« Avec les flash-ball, on voit de plus en plus de blessés dans les manifs »
Lorsque les CRS se déploient en marge des manifestations, quels sont leurs ordres?
Tout dépend de la situation. Dans le cas d'une manifestation déclarée, il y a beaucoup de mesures prises en amont, par la préfecture, les renseignements généraux, les syndicats, etc. pour tracer l'itinéraire. Ça permet ensuite à la police de dégager des rues tous les éléments susceptibles de devenir des projectiles. S'il y a un chantier par exemple, les outils et les matériaux seront retirés. Mais dans le cas d'une manifestation sauvage, c'est beaucoup plus compliqué, il y a beaucoup d'incertitudes. La tenue des CRS sera directement de type défensive. Ils s'attendent automatiquement à des affrontements alors que, dans le cas d'une manifestation déclarée, ils partent du principe qu'il y aura une escalade visible avant d'éventuels affrontements.
Quelle est leur principale mission?
Les CRS, pour ne prendre qu'eux, assurent le maintien de l'ordre. C'est-à-dire qu'ils assurent à la fois la liberté de manifester, et la liberté de se déplacer. Maintenir ces deux impératifs sans que l'un n'empiète sur l'autre, c'est la mission des CRS.
De quels outils disposent-ils?
Ça commence au porte-voix et ça finit au canon à eau. C'est le grand spectre, qui comprend des éléments aussi bien défensifs qu'offensifs. Depuis 50 ans, en France, selon la doctrine de la police, on ne tire normalement jamais sur la foule, à l'inverse des États-Unis, de l'Allemagne ou de l'Italie. Les tirs de lacrymo par exemple doivent être envoyés en cloche, et non pas en tirs tendus qui sont interdits. Or, le flash-ball est une arme qui a vocation à être en tir tendu.
Cette exception est-elle responsable d'abus?
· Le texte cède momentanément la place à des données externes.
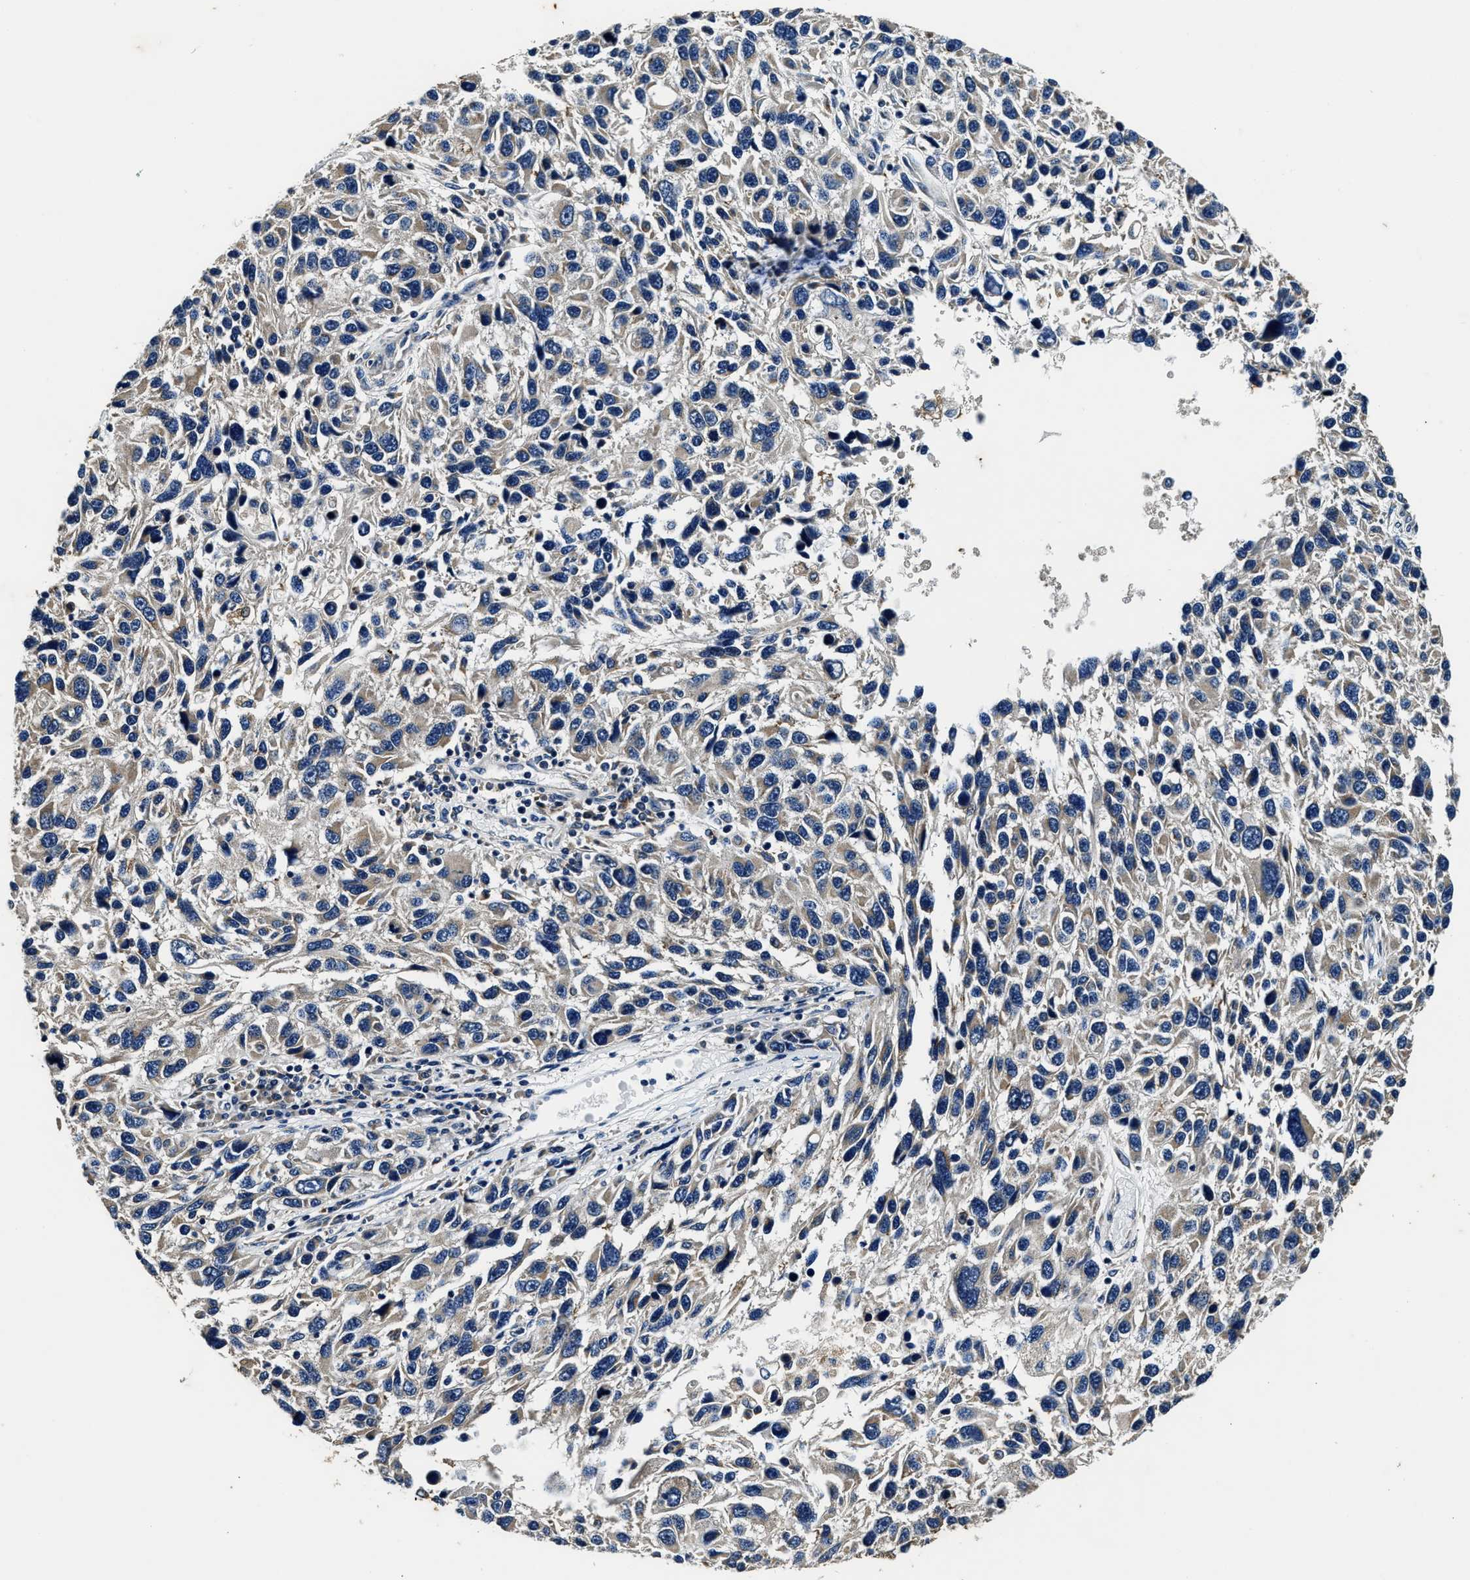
{"staining": {"intensity": "negative", "quantity": "none", "location": "none"}, "tissue": "melanoma", "cell_type": "Tumor cells", "image_type": "cancer", "snomed": [{"axis": "morphology", "description": "Malignant melanoma, NOS"}, {"axis": "topography", "description": "Skin"}], "caption": "IHC image of neoplastic tissue: human melanoma stained with DAB demonstrates no significant protein expression in tumor cells.", "gene": "PI4KB", "patient": {"sex": "male", "age": 53}}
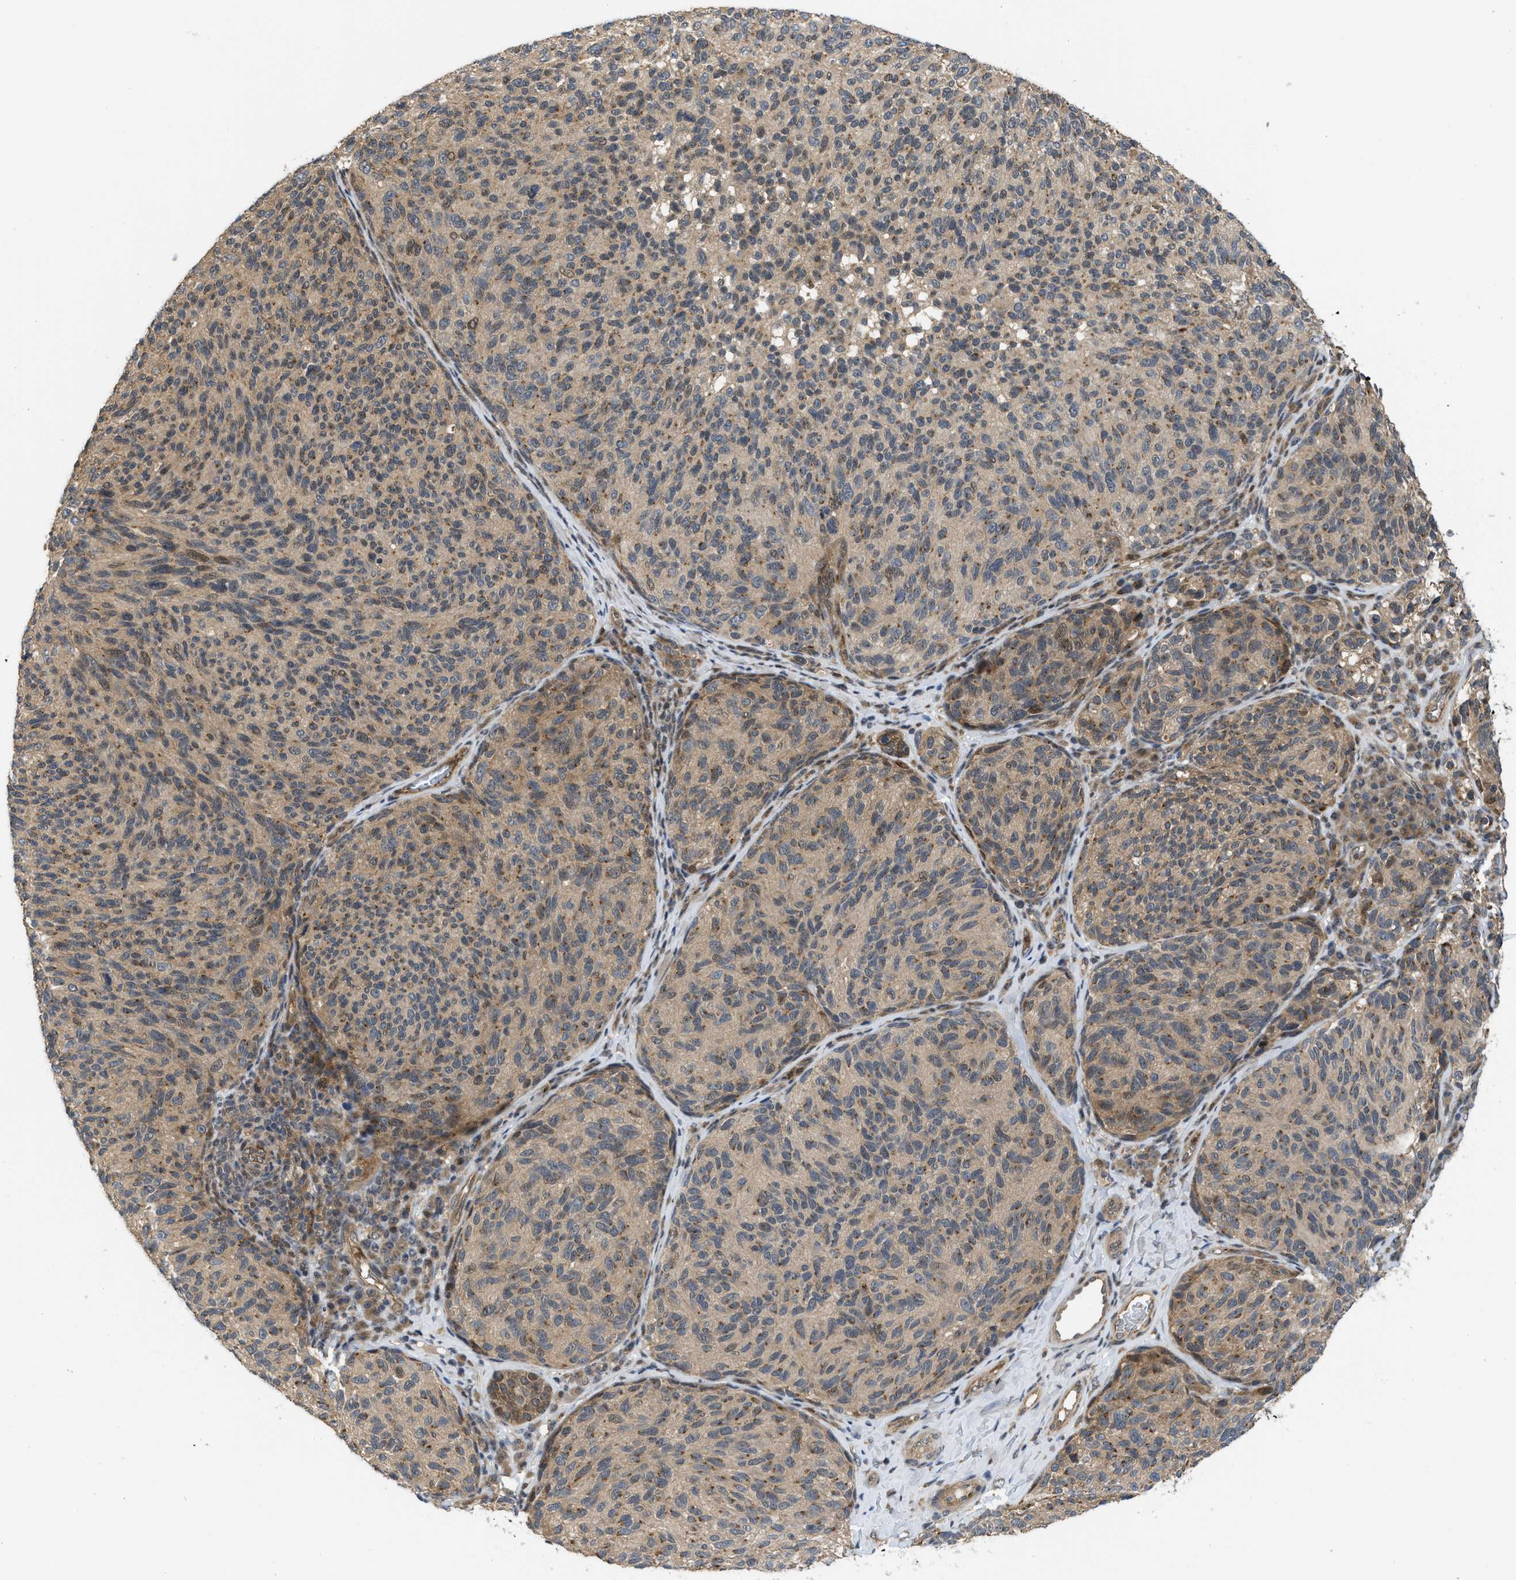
{"staining": {"intensity": "moderate", "quantity": ">75%", "location": "cytoplasmic/membranous"}, "tissue": "melanoma", "cell_type": "Tumor cells", "image_type": "cancer", "snomed": [{"axis": "morphology", "description": "Malignant melanoma, NOS"}, {"axis": "topography", "description": "Skin"}], "caption": "Human malignant melanoma stained with a protein marker exhibits moderate staining in tumor cells.", "gene": "DNAJC28", "patient": {"sex": "female", "age": 73}}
Cette arme - dite de neutralisation - pose un gros problème, et marque un changement radical de comportement de la part de la police. Les compagnies d'intervention, dans leur ensemble, peuvent maintenant tirer sur la foule. Et comme on insiste sur son côté non-létal, les policiers ont tendance à le dégainer plus facilement, plus "naturellement". C'est pour ça qu'on voit de plus en plus de blessés par armes dans les manifs. Il existe bien une doctrine d'emploi, un manuel avec les règles d'engagement, les calibres et les distances minimales requises pour tirer, mais les policiers qui tirent réagissent parfois en passant outre ces règles. Et c'est sur ce point que l'IGS devra travailler. Le flash-ball a-t-il été employé dans «les règles de l'art» [hier à Montreuil, ndlr]? Si l'IGS répond non, le policier devra être sanctionné. Et la chaîne de commandement aura des comptes à rendre.
Qui donne l'ordre de tirer?
Pour le flash-ball, son utilisation peut être décidé par celui qui dirige sur place, pas forcement par la hiérarchie d'en haut. Il serait néanmoins intéressant de savoir quels ont été les ordres généraux donnés hier par la Préfecture de Seine-Saint Denis, compétente. Tant qu'on ne saura pas ça, on ne pourra pas savoir s'il y a radicalisation ou non de la part de la police, et de l'autorité civile. Rappelons que l'actuel Préfet de Seine Saint Denis est Christian Lambert, ancien Directeur central des CRS, notamment lors du mouvement anti-CPE.
Pourquoi laisse-t-on parfois les casseurs s'«exprimer»?
La police fait ce qu'elle appelle tout à fait officiellement de la "gestion patrimoniale". Laisse-t-on les dégradations s'opérer? Jusqu'où? Le principe est celui de la cocotte-minute, on essaye de faire retomber la pression en espérant que la situation se calme ensuite par elle-même. Un ancien Préfet de Police de Paris avait une litote pour ça, il disait: "on laisse les jeunes s'exprimer". Ensuite, si ça dure trop longtemps ou si l'autorité estime qu'il y a danger, la charge est donnée. Mais cette solution intervient, en théorie, en dernier recours. Un autre point à savoir est que le moment des dégradations est aussi utilisé par la police pour renouveler son stock... de photos et de fiches.